**Fragmento original:**
Esta mierda me supera nos muestra un más allá dentro de la ciencia ficción y recaba en la importancia de la salud mental

Alba Blanco

Para Charles Forsman, hablar de la ansiedad adolescente es algo que ya tiene más que controlado. Creador de la novela gráfica que inspiró a la serie de Netflix, The End Of The Fucking World, nos muestra en Esta mierda me supera una reflexión acerca de la ansiedad y la importancia de tener una buena salud mental.

La historia parte de una premisa sencilla: Syd (Sophia Lillis) sufre episodios de estrés tras la muerte de su padre y una no muy buena relación con su madre y con su ambiente escolar. Hasta aquí todo entendible. Sin embargo, todo se complica cuando descubrimos que la protagonista tiene poderes telepáticos (cortesía de los productores de Stranger Things). Si a todo esto le añadimos el principio del primer capítulo, que comienza a modo de prólogo, con una Syd ensangrentada a lo Carrie, la tensión está asegurada desde el minuto uno.

**Registros extraídos:**
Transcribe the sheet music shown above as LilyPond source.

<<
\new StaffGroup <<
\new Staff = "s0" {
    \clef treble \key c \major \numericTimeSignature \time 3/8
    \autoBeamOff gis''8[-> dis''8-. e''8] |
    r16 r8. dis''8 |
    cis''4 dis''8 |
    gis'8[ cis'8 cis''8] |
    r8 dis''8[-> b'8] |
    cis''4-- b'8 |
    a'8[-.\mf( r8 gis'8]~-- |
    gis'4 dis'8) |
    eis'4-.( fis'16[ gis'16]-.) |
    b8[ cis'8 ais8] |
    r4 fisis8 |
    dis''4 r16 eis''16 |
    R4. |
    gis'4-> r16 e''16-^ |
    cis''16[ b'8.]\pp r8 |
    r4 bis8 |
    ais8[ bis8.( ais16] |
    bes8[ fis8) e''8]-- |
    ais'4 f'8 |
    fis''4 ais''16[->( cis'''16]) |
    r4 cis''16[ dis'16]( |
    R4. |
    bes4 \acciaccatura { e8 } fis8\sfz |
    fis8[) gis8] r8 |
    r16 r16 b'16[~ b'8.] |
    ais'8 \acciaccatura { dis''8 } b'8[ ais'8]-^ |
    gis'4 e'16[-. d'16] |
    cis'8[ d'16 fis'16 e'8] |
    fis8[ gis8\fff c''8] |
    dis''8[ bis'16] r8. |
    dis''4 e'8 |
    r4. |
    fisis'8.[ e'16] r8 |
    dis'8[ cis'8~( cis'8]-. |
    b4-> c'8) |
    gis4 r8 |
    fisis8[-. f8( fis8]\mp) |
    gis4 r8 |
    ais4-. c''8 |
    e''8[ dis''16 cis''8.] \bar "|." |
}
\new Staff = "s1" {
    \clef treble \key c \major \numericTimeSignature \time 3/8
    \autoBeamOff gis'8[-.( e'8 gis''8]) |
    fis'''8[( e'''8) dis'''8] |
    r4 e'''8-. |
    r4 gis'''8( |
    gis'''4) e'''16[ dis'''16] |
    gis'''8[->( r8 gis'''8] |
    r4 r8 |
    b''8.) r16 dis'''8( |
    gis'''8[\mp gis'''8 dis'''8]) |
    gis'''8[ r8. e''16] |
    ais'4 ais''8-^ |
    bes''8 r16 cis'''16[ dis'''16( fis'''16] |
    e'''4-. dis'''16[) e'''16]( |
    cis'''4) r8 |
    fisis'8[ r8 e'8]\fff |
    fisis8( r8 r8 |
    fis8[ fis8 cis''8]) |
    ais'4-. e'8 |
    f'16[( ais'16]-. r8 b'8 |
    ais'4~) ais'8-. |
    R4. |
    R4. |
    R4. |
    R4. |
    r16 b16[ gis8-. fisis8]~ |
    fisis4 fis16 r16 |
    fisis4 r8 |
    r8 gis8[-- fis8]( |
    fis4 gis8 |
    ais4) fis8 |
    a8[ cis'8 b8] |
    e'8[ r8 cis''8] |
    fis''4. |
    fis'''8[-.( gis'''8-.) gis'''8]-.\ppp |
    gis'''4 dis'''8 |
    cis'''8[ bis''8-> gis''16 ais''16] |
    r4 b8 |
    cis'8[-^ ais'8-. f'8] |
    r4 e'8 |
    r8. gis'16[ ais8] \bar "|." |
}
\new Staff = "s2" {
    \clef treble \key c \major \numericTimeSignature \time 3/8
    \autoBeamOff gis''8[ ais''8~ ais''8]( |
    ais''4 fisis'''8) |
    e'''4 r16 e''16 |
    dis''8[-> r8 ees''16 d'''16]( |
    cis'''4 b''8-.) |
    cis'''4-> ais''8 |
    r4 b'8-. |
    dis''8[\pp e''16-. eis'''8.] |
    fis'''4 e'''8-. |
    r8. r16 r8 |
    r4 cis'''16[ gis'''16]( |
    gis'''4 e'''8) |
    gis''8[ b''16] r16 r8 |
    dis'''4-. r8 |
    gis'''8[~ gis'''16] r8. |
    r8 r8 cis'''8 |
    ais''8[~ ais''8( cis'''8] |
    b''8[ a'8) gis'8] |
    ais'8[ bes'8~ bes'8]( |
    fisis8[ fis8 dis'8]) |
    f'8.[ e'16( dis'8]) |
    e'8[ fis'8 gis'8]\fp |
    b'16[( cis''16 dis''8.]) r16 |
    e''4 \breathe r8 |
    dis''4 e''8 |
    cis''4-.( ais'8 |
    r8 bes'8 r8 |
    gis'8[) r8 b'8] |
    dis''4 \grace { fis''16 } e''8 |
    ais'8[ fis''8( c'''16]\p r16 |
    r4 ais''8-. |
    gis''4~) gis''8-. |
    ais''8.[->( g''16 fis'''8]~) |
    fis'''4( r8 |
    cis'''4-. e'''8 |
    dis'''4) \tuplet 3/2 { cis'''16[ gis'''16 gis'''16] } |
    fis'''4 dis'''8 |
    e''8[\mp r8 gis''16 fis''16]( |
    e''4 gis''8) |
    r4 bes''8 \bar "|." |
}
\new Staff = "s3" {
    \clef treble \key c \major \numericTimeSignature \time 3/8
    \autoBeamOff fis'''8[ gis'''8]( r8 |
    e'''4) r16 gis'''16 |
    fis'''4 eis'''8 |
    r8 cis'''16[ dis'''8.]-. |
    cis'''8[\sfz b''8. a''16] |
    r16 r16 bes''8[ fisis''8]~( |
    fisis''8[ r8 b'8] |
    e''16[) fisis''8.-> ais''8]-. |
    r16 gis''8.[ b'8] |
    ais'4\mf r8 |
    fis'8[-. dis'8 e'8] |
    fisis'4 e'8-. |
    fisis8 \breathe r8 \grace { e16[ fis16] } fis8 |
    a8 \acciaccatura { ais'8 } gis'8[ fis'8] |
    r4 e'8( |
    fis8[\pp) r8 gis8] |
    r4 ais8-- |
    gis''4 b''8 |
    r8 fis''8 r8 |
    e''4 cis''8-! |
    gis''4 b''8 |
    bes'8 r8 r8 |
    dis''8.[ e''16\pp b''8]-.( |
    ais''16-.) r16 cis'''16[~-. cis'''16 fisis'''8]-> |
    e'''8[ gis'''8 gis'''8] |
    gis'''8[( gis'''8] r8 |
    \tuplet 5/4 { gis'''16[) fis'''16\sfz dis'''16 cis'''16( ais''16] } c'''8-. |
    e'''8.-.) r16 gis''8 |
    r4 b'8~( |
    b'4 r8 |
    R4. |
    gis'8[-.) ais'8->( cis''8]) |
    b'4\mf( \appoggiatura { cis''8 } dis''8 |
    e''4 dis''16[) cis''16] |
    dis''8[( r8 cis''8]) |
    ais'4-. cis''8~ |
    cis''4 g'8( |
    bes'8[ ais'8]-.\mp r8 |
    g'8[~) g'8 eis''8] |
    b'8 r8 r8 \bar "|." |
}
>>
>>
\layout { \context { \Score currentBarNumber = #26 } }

**Tarea 1:** Devuelve el pasaje de la reseña sobre Esta mierda me supera que va desde "Para Charles Forsman, hablar" hasta "el minuto uno.", ambos incluidos.
**Tarea 2:** Resume en menos palabras el párrafo de la reseña sobre Esta mierda me supera que empieza con "La historia parte de una premisa sencilla" y conserva sus datos principales.

**Solución 1:**
Para Charles Forsman, hablar de la ansiedad adolescente es algo que ya tiene más que controlado. Creador de la novela gráfica que inspiró a la serie de Netflix, The End Of The Fucking World, nos muestra en Esta mierda me supera una reflexión acerca de la ansiedad y la importancia de tener una buena salud mental.

La historia parte de una premisa sencilla: Syd (Sophia Lillis) sufre episodios de estrés tras la muerte de su padre y una no muy buena relación con su madre y con su ambiente escolar. Hasta aquí todo entendible. Sin embargo, todo se complica cuando descubrimos que la protagonista tiene poderes telepáticos (cortesía de los productores de Stranger Things). Si a todo esto le añadimos el principio del primer capítulo, que comienza a modo de prólogo, con una Syd ensangrentada a lo Carrie, la tensión está asegurada desde el minuto uno.

**Solución 2:** Syd (Sophia Lillis) sufre episodios de estrés tras la muerte de su padre y tiene una mala relación con su madre y con su entorno escolar. La trama se complica porque la protagonista tiene poderes telepáticos, cortesía de los productores de Stranger Things. El primer capítulo arranca a modo de prólogo con Syd ensangrentada al estilo de Carrie, lo que asegura la tensión desde el primer minuto.